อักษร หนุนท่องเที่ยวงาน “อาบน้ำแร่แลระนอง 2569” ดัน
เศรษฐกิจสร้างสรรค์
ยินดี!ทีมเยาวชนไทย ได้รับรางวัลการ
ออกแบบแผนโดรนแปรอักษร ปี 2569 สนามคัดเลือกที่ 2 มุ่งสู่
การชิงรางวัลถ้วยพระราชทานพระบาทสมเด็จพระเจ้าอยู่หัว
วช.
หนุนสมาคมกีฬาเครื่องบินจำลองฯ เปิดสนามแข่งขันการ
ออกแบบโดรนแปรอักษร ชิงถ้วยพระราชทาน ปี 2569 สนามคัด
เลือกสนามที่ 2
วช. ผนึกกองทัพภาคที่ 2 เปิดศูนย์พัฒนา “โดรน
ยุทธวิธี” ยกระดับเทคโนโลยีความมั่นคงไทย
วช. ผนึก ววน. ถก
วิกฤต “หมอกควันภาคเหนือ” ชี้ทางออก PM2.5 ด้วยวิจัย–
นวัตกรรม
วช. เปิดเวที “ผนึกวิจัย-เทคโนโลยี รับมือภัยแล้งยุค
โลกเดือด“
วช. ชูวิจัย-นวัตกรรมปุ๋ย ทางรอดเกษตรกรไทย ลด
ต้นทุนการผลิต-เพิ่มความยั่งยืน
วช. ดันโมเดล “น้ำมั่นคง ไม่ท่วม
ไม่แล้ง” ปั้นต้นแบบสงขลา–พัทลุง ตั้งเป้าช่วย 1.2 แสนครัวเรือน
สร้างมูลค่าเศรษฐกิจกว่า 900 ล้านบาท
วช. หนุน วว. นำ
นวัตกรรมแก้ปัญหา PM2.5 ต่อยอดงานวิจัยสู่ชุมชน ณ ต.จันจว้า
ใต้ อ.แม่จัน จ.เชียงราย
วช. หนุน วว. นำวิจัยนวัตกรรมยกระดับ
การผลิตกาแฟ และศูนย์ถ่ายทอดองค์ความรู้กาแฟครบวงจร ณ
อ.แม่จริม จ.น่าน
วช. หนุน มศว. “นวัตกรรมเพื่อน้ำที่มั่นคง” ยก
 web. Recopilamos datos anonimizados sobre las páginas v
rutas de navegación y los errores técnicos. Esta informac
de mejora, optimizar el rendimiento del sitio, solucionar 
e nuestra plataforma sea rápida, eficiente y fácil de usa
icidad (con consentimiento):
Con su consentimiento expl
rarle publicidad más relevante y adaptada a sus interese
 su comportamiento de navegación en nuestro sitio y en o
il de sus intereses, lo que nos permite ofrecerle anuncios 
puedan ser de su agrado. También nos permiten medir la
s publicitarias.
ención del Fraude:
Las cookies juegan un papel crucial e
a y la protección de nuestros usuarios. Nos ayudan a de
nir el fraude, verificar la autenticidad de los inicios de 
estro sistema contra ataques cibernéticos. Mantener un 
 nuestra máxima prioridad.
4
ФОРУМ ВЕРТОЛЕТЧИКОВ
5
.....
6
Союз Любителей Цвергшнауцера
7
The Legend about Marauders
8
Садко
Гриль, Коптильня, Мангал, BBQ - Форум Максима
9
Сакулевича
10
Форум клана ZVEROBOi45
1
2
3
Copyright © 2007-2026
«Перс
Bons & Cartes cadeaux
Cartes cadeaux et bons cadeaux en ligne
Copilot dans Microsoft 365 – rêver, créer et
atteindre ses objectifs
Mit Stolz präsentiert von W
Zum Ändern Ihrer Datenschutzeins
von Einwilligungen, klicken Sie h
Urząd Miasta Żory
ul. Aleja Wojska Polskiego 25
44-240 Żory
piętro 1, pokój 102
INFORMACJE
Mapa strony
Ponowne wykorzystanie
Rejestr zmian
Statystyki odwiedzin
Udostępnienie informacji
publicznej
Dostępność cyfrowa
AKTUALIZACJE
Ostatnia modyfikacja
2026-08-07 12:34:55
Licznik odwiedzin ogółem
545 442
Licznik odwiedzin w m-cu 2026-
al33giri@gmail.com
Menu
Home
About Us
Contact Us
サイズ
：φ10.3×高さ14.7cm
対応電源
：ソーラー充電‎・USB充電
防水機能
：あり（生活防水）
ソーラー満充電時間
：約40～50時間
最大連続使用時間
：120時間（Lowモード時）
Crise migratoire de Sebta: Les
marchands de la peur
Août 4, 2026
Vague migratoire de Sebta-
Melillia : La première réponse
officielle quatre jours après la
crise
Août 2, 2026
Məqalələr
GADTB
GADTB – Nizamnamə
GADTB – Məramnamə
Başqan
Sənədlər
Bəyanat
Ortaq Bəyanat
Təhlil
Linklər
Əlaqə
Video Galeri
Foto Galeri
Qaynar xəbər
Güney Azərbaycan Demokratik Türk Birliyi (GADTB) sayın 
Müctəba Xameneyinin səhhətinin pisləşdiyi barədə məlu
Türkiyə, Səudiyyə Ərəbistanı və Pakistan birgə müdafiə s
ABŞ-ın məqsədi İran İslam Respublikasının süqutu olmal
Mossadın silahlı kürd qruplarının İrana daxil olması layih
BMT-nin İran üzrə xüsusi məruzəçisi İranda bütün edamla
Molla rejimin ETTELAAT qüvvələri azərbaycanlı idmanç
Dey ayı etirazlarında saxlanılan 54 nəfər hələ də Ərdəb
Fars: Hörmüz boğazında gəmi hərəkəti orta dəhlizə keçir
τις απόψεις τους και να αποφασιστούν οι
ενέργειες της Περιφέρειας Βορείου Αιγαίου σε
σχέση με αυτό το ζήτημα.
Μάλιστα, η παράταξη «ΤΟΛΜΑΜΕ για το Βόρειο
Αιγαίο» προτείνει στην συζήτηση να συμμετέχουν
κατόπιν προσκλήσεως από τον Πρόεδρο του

BRIEF » Retype the lines above character for character, keeping every line break in place.

RESPONSE BELOW »
อักษร หนุนท่องเที่ยวงาน “อาบน้ำแร่แลระนอง 2569” ดัน
เศรษฐกิจสร้างสรรค์
ยินดี!ทีมเยาวชนไทย ได้รับรางวัลการ
ออกแบบแผนโดรนแปรอักษร ปี 2569 สนามคัดเลือกที่ 2 มุ่งสู่
การชิงรางวัลถ้วยพระราชทานพระบาทสมเด็จพระเจ้าอยู่หัว
วช.
หนุนสมาคมกีฬาเครื่องบินจำลองฯ เปิดสนามแข่งขันการ
ออกแบบโดรนแปรอักษร ชิงถ้วยพระราชทาน ปี 2569 สนามคัด
เลือกสนามที่ 2
วช. ผนึกกองทัพภาคที่ 2 เปิดศูนย์พัฒนา “โดรน
ยุทธวิธี” ยกระดับเทคโนโลยีความมั่นคงไทย
วช. ผนึก ววน. ถก
วิกฤต “หมอกควันภาคเหนือ” ชี้ทางออก PM2.5 ด้วยวิจัย–
นวัตกรรม
วช. เปิดเวที “ผนึกวิจัย-เทคโนโลยี รับมือภัยแล้งยุค
โลกเดือด“
วช. ชูวิจัย-นวัตกรรมปุ๋ย ทางรอดเกษตรกรไทย ลด
ต้นทุนการผลิต-เพิ่มความยั่งยืน
วช. ดันโมเดล “น้ำมั่นคง ไม่ท่วม
ไม่แล้ง” ปั้นต้นแบบสงขลา–พัทลุง ตั้งเป้าช่วย 1.2 แสนครัวเรือน
สร้างมูลค่าเศรษฐกิจกว่า 900 ล้านบาท
วช. หนุน วว. นำ
นวัตกรรมแก้ปัญหา PM2.5 ต่อยอดงานวิจัยสู่ชุมชน ณ ต.จันจว้า
ใต้ อ.แม่จัน จ.เชียงราย
วช. หนุน วว. นำวิจัยนวัตกรรมยกระดับ
การผลิตกาแฟ และศูนย์ถ่ายทอดองค์ความรู้กาแฟครบวงจร ณ
อ.แม่จริม จ.น่าน
วช. หนุน มศว. “นวัตกรรมเพื่อน้ำที่มั่นคง” ยก
 web. Recopilamos datos anonimizados sobre las páginas v
rutas de navegación y los errores técnicos. Esta informac
de mejora, optimizar el rendimiento del sitio, solucionar 
e nuestra plataforma sea rápida, eficiente y fácil de usa
icidad (con consentimiento):
Con su consentimiento expl
rarle publicidad más relevante y adaptada a sus interese
 su comportamiento de navegación en nuestro sitio y en o
il de sus intereses, lo que nos permite ofrecerle anuncios 
puedan ser de su agrado. También nos permiten medir la
s publicitarias.
ención del Fraude:
Las cookies juegan un papel crucial e
a y la protección de nuestros usuarios. Nos ayudan a de
nir el fraude, verificar la autenticidad de los inicios de 
estro sistema contra ataques cibernéticos. Mantener un 
 nuestra máxima prioridad.
4
ФОРУМ ВЕРТОЛЕТЧИКОВ
5
.....
6
Союз Любителей Цвергшнауцера
7
The Legend about Marauders
8
Садко
Гриль, Коптильня, Мангал, BBQ - Форум Максима
9
Сакулевича
10
Форум клана ZVEROBOi45
1
2
3
Copyright © 2007-2026
«Перс
Bons & Cartes cadeaux
Cartes cadeaux et bons cadeaux en ligne
Copilot dans Microsoft 365 – rêver, créer et
atteindre ses objectifs
Mit Stolz präsentiert von W
Zum Ändern Ihrer Datenschutzeins
von Einwilligungen, klicken Sie h
Urząd Miasta Żory
ul. Aleja Wojska Polskiego 25
44-240 Żory
piętro 1, pokój 102
INFORMACJE
Mapa strony
Ponowne wykorzystanie
Rejestr zmian
Statystyki odwiedzin
Udostępnienie informacji
publicznej
Dostępność cyfrowa
AKTUALIZACJE
Ostatnia modyfikacja
2026-08-07 12:34:55
Licznik odwiedzin ogółem
545 442
Licznik odwiedzin w m-cu 2026-
al33giri@gmail.com
Menu
Home
About Us
Contact Us
サイズ
：φ10.3×高さ14.7cm
対応電源
：ソーラー充電‎・USB充電
防水機能
：あり（生活防水）
ソーラー満充電時間
：約40～50時間
最大連続使用時間
：120時間（Lowモード時）
Crise migratoire de Sebta: Les
marchands de la peur
Août 4, 2026
Vague migratoire de Sebta-
Melillia : La première réponse
officielle quatre jours après la
crise
Août 2, 2026
Məqalələr
GADTB
GADTB – Nizamnamə
GADTB – Məramnamə
Başqan
Sənədlər
Bəyanat
Ortaq Bəyanat
Təhlil
Linklər
Əlaqə
Video Galeri
Foto Galeri
Qaynar xəbər
Güney Azərbaycan Demokratik Türk Birliyi (GADTB) sayın 
Müctəba Xameneyinin səhhətinin pisləşdiyi barədə məlu
Türkiyə, Səudiyyə Ərəbistanı və Pakistan birgə müdafiə s
ABŞ-ın məqsədi İran İslam Respublikasının süqutu olmal
Mossadın silahlı kürd qruplarının İrana daxil olması layih
BMT-nin İran üzrə xüsusi məruzəçisi İranda bütün edamla
Molla rejimin ETTELAAT qüvvələri azərbaycanlı idmanç
Dey ayı etirazlarında saxlanılan 54 nəfər hələ də Ərdəb
Fars: Hörmüz boğazında gəmi hərəkəti orta dəhlizə keçir
τις απόψεις τους και να αποφασιστούν οι
ενέργειες της Περιφέρειας Βορείου Αιγαίου σε
σχέση με αυτό το ζήτημα.
Μάλιστα, η παράταξη «ΤΟΛΜΑΜΕ για το Βόρειο
Αιγαίο» προτείνει στην συζήτηση να συμμετέχουν
κατόπιν προσκλήσεως από τον Πρόεδρο του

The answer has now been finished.